ASSIGNMENT:
Whenever a line in the entries below contains "failures", copy that line.

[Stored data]

______

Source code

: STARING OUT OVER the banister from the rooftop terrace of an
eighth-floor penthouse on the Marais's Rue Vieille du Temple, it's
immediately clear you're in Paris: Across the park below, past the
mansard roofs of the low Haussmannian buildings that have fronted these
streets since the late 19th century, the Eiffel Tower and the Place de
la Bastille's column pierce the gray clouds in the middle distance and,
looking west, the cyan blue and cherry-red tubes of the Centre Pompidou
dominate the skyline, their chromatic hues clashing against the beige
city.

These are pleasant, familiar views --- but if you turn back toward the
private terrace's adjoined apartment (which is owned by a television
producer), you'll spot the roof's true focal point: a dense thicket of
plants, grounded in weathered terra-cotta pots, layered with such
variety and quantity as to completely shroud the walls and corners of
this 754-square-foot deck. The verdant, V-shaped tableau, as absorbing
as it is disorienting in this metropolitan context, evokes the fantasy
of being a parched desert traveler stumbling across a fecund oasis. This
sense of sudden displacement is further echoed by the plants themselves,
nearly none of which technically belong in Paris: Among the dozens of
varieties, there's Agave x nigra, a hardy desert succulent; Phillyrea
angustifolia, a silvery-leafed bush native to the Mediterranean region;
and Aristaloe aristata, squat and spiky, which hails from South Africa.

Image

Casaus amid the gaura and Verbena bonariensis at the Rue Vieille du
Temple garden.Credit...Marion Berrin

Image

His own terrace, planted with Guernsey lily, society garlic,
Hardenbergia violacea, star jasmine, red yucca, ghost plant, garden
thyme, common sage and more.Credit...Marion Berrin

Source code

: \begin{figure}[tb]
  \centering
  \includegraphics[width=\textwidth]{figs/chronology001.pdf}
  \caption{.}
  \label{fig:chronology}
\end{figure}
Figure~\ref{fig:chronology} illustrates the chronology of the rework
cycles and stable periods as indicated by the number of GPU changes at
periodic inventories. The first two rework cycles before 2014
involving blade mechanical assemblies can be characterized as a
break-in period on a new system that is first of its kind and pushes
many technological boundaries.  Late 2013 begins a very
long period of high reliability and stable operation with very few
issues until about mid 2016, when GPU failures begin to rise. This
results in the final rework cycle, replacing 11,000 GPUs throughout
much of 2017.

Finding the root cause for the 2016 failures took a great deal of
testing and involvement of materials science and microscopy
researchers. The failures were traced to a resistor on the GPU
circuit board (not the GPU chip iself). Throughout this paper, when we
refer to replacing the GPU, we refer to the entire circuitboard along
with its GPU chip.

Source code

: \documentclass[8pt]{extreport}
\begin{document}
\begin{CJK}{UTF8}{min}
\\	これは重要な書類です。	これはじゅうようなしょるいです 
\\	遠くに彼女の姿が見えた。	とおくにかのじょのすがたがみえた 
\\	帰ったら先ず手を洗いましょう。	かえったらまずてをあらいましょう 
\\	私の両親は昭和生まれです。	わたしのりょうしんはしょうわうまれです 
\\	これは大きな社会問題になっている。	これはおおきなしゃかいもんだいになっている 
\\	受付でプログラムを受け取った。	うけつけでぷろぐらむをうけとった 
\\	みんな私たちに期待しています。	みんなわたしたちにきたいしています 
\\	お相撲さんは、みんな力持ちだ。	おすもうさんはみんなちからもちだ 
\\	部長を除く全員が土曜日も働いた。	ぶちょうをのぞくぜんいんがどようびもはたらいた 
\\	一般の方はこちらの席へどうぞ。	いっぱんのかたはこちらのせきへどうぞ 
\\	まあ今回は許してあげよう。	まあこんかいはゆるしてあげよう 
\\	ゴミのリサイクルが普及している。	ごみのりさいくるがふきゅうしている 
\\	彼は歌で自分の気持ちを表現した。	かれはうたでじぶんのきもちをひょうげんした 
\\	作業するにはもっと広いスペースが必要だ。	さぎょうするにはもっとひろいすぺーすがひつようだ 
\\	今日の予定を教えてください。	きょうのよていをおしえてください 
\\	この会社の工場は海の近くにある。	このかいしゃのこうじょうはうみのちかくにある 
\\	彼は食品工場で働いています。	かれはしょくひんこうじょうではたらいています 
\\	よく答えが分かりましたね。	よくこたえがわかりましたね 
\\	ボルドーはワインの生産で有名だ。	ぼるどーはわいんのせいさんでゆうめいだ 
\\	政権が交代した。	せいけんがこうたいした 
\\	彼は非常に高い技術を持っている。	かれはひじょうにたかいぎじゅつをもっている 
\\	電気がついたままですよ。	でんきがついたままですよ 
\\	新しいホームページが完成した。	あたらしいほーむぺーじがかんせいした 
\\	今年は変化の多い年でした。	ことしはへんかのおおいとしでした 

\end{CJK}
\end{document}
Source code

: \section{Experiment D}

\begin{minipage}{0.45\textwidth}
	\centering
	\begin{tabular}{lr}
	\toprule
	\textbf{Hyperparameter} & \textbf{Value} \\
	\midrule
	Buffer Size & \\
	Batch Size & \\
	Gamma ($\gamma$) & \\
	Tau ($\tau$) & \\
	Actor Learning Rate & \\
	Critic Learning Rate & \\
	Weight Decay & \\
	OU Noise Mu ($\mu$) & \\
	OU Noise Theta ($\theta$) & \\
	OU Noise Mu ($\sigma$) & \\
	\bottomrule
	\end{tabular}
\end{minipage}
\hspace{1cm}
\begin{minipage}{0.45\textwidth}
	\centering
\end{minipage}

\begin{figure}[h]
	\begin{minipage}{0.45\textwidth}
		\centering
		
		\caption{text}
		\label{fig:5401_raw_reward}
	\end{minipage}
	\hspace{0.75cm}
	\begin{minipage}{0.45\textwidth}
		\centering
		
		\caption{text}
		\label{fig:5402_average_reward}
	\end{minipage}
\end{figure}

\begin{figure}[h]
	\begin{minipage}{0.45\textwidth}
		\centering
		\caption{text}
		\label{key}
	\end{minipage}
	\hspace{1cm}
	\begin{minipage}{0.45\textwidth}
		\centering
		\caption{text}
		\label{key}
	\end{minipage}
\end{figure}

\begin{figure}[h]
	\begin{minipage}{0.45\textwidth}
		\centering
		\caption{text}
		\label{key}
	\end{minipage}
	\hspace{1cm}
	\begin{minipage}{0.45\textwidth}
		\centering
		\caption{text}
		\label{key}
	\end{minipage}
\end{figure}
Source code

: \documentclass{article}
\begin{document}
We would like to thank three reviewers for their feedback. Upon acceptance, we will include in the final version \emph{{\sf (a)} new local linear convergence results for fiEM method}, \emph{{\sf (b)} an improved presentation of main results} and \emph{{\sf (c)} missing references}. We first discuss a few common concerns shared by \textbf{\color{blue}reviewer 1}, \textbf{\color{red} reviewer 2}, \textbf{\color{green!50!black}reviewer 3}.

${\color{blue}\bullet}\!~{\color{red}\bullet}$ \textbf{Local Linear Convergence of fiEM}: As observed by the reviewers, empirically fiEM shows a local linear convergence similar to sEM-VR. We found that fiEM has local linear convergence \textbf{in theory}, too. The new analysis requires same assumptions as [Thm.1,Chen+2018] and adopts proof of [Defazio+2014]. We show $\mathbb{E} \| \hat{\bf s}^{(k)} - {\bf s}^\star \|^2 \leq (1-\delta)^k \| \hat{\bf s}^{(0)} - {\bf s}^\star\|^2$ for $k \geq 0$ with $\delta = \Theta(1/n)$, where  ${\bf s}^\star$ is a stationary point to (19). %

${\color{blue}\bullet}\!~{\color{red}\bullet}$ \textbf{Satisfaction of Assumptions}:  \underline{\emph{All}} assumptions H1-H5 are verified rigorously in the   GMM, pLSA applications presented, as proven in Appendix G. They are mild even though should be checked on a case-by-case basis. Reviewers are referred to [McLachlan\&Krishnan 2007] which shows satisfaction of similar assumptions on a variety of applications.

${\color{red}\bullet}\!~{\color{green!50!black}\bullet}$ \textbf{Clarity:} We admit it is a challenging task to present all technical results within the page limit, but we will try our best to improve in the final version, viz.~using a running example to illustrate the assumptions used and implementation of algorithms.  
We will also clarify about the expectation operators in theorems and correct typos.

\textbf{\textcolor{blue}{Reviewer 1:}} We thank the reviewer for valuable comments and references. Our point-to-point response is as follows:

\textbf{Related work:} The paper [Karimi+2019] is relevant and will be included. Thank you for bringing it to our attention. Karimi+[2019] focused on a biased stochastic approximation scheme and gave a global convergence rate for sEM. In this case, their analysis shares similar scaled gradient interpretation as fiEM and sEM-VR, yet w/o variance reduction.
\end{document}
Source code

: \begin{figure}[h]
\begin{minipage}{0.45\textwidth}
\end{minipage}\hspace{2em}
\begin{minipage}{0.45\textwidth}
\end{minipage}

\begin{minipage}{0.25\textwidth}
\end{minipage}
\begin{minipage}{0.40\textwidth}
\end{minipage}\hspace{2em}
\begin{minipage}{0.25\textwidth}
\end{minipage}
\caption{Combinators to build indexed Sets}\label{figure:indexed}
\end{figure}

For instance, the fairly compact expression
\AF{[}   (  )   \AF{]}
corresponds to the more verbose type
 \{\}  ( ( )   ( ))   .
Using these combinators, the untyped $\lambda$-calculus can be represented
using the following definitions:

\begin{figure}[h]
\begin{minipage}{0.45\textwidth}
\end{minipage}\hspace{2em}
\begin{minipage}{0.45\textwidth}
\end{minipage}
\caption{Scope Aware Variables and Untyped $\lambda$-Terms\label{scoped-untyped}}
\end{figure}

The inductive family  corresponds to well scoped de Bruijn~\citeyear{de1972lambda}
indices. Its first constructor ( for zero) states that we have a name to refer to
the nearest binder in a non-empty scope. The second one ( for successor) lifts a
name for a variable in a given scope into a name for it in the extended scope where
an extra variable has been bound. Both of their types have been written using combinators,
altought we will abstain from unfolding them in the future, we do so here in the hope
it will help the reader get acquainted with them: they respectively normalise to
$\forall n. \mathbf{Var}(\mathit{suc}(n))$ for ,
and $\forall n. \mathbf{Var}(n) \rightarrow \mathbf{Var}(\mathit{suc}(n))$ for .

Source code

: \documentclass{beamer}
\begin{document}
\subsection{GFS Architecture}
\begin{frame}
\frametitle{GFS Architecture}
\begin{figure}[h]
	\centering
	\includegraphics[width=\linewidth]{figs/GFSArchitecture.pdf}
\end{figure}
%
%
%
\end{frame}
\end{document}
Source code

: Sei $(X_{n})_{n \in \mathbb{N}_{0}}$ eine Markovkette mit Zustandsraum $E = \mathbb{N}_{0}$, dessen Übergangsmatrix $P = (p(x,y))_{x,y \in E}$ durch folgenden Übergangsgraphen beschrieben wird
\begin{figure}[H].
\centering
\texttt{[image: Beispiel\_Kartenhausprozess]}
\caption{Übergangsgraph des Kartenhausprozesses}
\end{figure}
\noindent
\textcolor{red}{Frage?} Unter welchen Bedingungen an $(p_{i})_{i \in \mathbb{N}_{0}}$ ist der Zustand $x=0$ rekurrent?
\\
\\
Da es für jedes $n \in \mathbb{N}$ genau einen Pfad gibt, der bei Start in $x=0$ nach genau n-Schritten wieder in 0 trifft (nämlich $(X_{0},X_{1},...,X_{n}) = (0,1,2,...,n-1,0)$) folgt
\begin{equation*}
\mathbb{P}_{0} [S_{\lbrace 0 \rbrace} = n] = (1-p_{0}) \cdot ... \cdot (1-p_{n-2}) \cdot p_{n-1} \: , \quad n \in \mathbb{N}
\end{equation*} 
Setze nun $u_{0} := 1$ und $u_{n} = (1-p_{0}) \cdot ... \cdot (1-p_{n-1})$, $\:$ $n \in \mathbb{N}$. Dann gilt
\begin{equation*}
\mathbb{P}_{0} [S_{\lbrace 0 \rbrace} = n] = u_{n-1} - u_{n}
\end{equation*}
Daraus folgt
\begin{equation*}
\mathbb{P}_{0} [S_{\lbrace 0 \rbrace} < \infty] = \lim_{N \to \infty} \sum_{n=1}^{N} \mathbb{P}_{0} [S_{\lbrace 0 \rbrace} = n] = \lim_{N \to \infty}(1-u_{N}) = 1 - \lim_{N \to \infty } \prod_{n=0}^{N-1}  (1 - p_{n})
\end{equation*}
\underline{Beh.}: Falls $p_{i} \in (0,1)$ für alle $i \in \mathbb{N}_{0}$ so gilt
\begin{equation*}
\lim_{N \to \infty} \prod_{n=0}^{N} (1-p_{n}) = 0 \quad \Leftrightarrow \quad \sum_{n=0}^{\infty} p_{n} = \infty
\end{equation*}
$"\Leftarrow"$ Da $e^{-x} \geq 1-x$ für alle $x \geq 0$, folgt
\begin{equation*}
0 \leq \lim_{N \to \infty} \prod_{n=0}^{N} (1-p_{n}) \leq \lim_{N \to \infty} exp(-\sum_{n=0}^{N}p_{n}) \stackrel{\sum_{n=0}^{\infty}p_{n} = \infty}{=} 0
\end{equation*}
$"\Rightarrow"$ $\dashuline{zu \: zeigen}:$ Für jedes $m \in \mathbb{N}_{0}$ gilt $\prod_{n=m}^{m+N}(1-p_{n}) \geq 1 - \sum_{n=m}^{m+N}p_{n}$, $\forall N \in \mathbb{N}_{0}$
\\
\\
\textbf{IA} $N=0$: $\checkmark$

______

PROBLEM SOLUTION:
issues until about mid 2016, when GPU failures begin to rise. This
Finding the root cause for the 2016 failures took a great deal of
researchers. The failures were traced to a resistor on the GPU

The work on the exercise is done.